Top 10 Horror Runners-Up
Debated adding Splice (2009) dir. Vincenzo Natali and Les Pacte Des Loupes/The Brotherhood of the Wolf (2001) dir. Christophe Gans to this list for very different reasons. Neither of them won. This is so hard because this is the decade that brought us Låt Den Rätte Komma In/Let The Right One In (2008) dir. Tomas Alfredson. It also brought us Sweeney Todd: The Demon Barber of Fleet Street, Rob Zombie’s Halloween reboot that I didn’t hate, more famous films like The Strangers and Signs and The Descent, not to mention 28 Days Later. But I feel like you’d get a better idea of me as a viewer (a trash goblin) from these instead:
- The Woods (2006) dir. Lucky McKee – when I want a woodsy boarding school horror but not in the mood for the original Suspiria, this is fine I guess.
- The Collector (2009) dir. Marcus Dunstan – My favourite is actually The Collection (2012) but it didn’t beat the others in my list for the 2010s (I actually kind of forgot about it), so I’m adding The Collector in here as penance.
- Dagon (2001) dir. Stuart Gordon – This is here because it brought me so much pure unbridled joy. It’s a low-budget Lovecraft adaptation which is really ‘The Shadow Over Innsmouth’ set in Spain. I watched this in German with German subtitles, which sort of gave up and started not translating the Spanish into German halfway through, and that massively improved the experience. No, I don’t speak German, or Spanish, but I can not read both slightly better than I don’t speak either. Best 95mins of my week, easily. Je ne regrette rien, as they say in neither Berlin or Imbolca.
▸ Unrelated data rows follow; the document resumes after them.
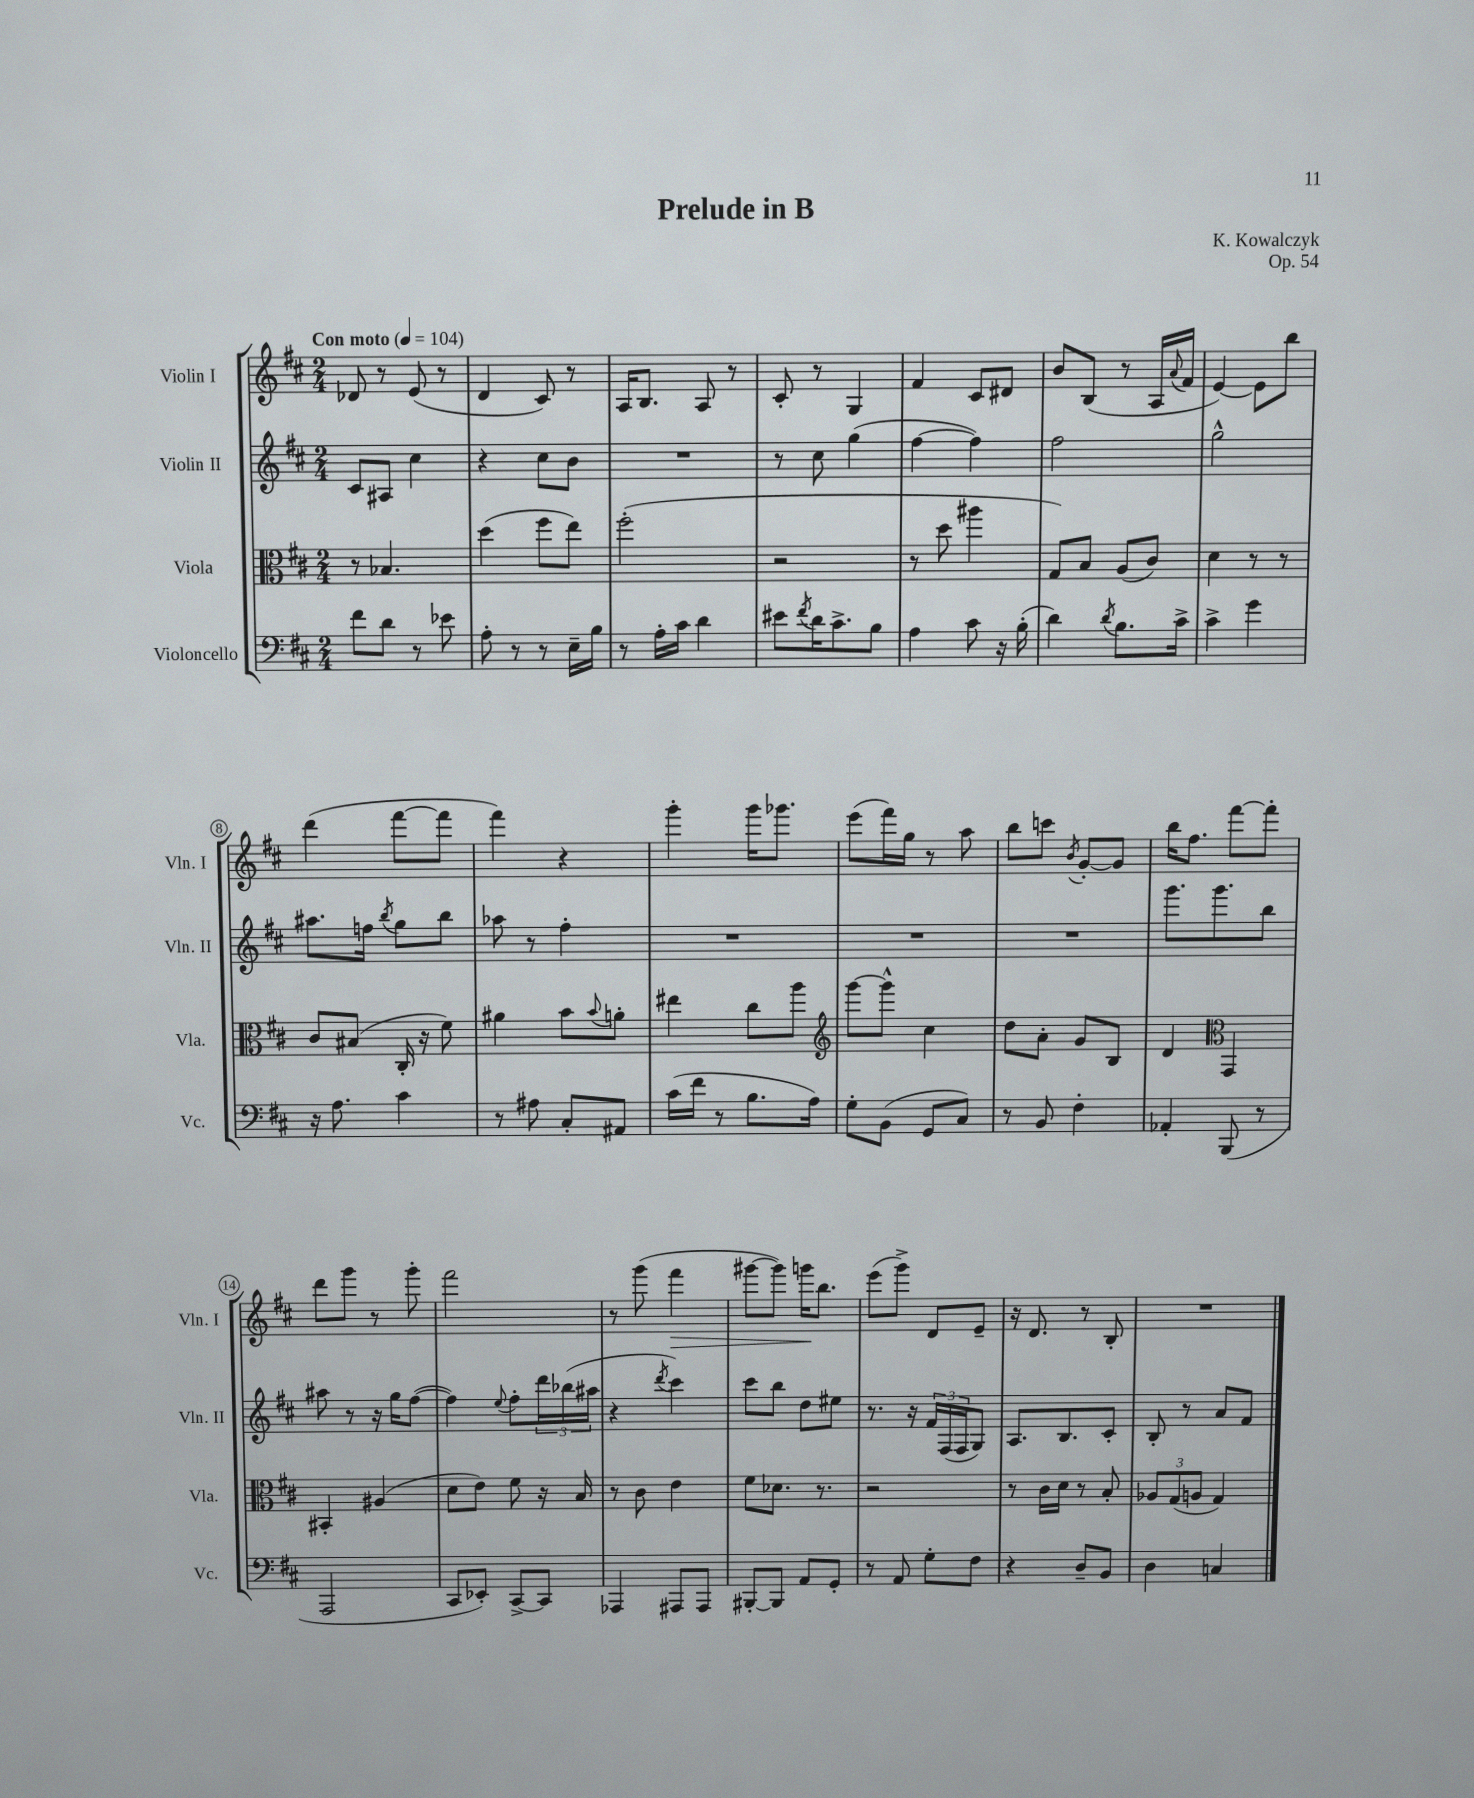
\header { title = "Prelude in B" composer = "K. Kowalczyk" opus = "Op. 54" }
<<
\new StaffGroup <<
\new Staff = "s0" \with { instrumentName = "Violin I" shortInstrumentName = "Vln. I" } {
    \clef treble \key d \major \numericTimeSignature \time 2/4 \tempo "Con moto" 4 = 104
    des'8 r8 e'8( r8 |
    d'4 cis'8) r8 |
    a16 b8. a8 r8 |
    cis'8-. r8 g4 |
    fis'4 cis'8 dis'8 |
    b'8 b8( r8 a16 \appoggiatura { a'8 } fis'16 |
    e'4~) e'8 b''8 |
    d'''4( fis'''8~ fis'''8 |
    fis'''4) r4 |
    g'''4-. g'''16 ges'''8. |
    e'''8( fis'''16) g''16 r8 a''8 |
    b''8 c'''8 \acciaccatura { b'8 } g'8~-. g'8 |
    b''16 fis''8. fis'''8~ fis'''8-. |
    d'''8 g'''8 r8 g'''8-. |
    fis'''2 |
    r8 g'''8( fis'''4\> |
    gis'''8~ gis'''8) g'''16\! b''8. |
    e'''8( g'''8->) d'8 e'8-- |
    r16 d'8. r8 b8-. |
    R2 \bar "|." |
}
\new Staff = "s1" \with { instrumentName = "Violin II" shortInstrumentName = "Vln. II" } {
    \clef treble \key d \major \numericTimeSignature \time 2/4
    cis'8 ais8 cis''4 |
    r4 cis''8 b'8 |
    R2 |
    r8 cis''8 g''4( |
    fis''4~ fis''4) |
    fis''2 |
    g''2-^ |
    ais''8. f''16 \acciaccatura { b''8 } g''8 b''8 |
    aes''8 r8 fis''4-. |
    R2 |
    R2 |
    R2 |
    g'''8. g'''8. b''8 |
    ais''8 r8 r16 g''16 fis''8~( |
    fis''4) \appoggiatura { e''8 } fis''8-. \tuplet 3/2 { d'''16 bes''16( ais''16 } |
    r4 \acciaccatura { d'''8 } cis'''4) |
    cis'''8 b''8 d''8 eis''8 |
    r8. r16 \tuplet 3/2 { fis'16 fis16( fis16 } g8) |
    a8. b8. cis'8-. |
    b8-. r8 a'8 fis'8 \bar "|." |
}
\new Staff = "s2" \with { instrumentName = "Viola" shortInstrumentName = "Vla." } {
    \clef alto \key d \major \numericTimeSignature \time 2/4
    r8 bes4. |
    d''4( fis''8 e''8) |
    fis''2-.( |
    r2 |
    r8 d''8 ais''4 |
    g8) b8 a8( cis'8) |
    d'4 r8 r8 |
    cis'8 bis8( cis16-. r16 fis'8) |
    ais'4 b'8 \appoggiatura { b'8 } a'8-. |
    eis''4 cis''8 a''8 |
    \clef treble g'''8~ g'''8-^ cis''4 |
    d''8 a'8-. g'8 b8 |
    d'4 \clef alto g,4 |
    bis,4-. ais4( |
    d'8 e'8) fis'8 r16 b16 |
    r8 cis'8 e'4 |
    fis'8 des'8. r8. |
    r2 |
    r8 cis'16 d'16 r8 b8-. |
    \tuplet 3/2 { aes8 g8( a8 } g4) \bar "|." |
}
\new Staff = "s3" \with { instrumentName = "Violoncello" shortInstrumentName = "Vc." } {
    \clef bass \key d \major \numericTimeSignature \time 2/4
    fis'8 d'8 r8 ees'8 |
    a8-. r8 r8 e16-- b16 |
    r8 a16-. cis'16 d'4 |
    eis'8 \acciaccatura { fis'8 } d'16 cis'8.-> b8 |
    a4 cis'8 r16 b16-.( |
    d'4) \acciaccatura { d'8 } b8. cis'16-> |
    cis'4-> g'4 |
    r16 a8. cis'4 |
    r8 ais8 cis8-. ais,8 |
    cis'16( fis'16 r8 b8. a16) |
    g8-. b,8( g,8 cis8) |
    r8 b,8 fis4-. |
    aes,4-. b,,8( r8 |
    a,,2 |
    cis,8 ees,8-.) cis,8~-> cis,8 |
    aes,,4 ais,,8 ais,,8 |
    bis,,8~-. bis,,8 a,8 g,8-. |
    r8 a,8 g8-. fis8 |
    r4 d8-- b,8 |
    d4 c4 \bar "|." |
}
>>
>>
\layout { \context { \Score \override BarNumber.stencil = #(make-stencil-circler 0.1 0.3 ly:text-interface::print) } }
- 헨젤과 그레텔/Hansel & Gretel (2007) dir. Yim Pil-sung – I liked this take on this fairytale. When Eun-soo gets lost in a country road, he meets a mysterious girl and is led to her fairytale ike house in the middle of the forest. There, Eun-soo is trapped with the girl and her siblings who never age. Eun-soo finally discovers a way out which is written on a fairy tale book. But the book tells a story of none other than himself!
- Borderland (2007) dir. Zev Burman (narrowly won out over Vacancy (2007), but I keep going back and fore on it. I haven’t seen Hostel so the comparisons of Borderland with that are lost on me, and I don’t think they’re substantially the same from what I’ve heard/read.)
- The Devil’s Rejects (2005) dir. Rob Zombie – I really enjoy fucked up family dynamics, so this one got watched a lot while I was thinking about writing my own twisted inbred family for Pagham-on-Sea.
- The Dark (2005) dir. John Fawcett – By no means a perfect film, but I actually like it. Absolutely nothing like the book it’s nominally based on, Sheep by Simon Maginn. Everything is completely different, in fact, except it’s still set in Wales, and the backstory of the pastor sending his congregants over the cliff is still used. The book is psychological horror – the film is supernatural horror borrowing elements of Welsh folklore and myth. Maginn isn’t Welsh, and the film isn’t Welsh-made, so while the setting might qualify as “Welsh horror” in the sense of horror about Wales, it’s not strictly speaking Welsh horror or Welsh Gothic. That said, a drowning child and suicidal sheep are definitely elements of Welsh Gothic/Welsh rural horror. One reviewer described this as “Welsh misery porn”, and that feels right.
- Calvaire (2004) dir. Fabrice Du Welz – I’m never watching it again, it was the most viscerally fucked-up thing I’ve seen in a while, and I almost wish I’d never seen it to begin with. I think about it a lot. (CW: male rape, bestiality, check doesthedogdie.com on this one)
- Hannibal (2001) dir. Ridley Scott – It was between this and American Psycho, which I really like too, but I read Hannibal as a teenager, around 15/16, and so this one wins for the Thomas Harris nostalgia.
- Shadow of the Vampire (2000) dir. E. Elias Merhige (I know Final Destination and a few others came out this year, but I’ve enjoyed my rewatches of this one more.)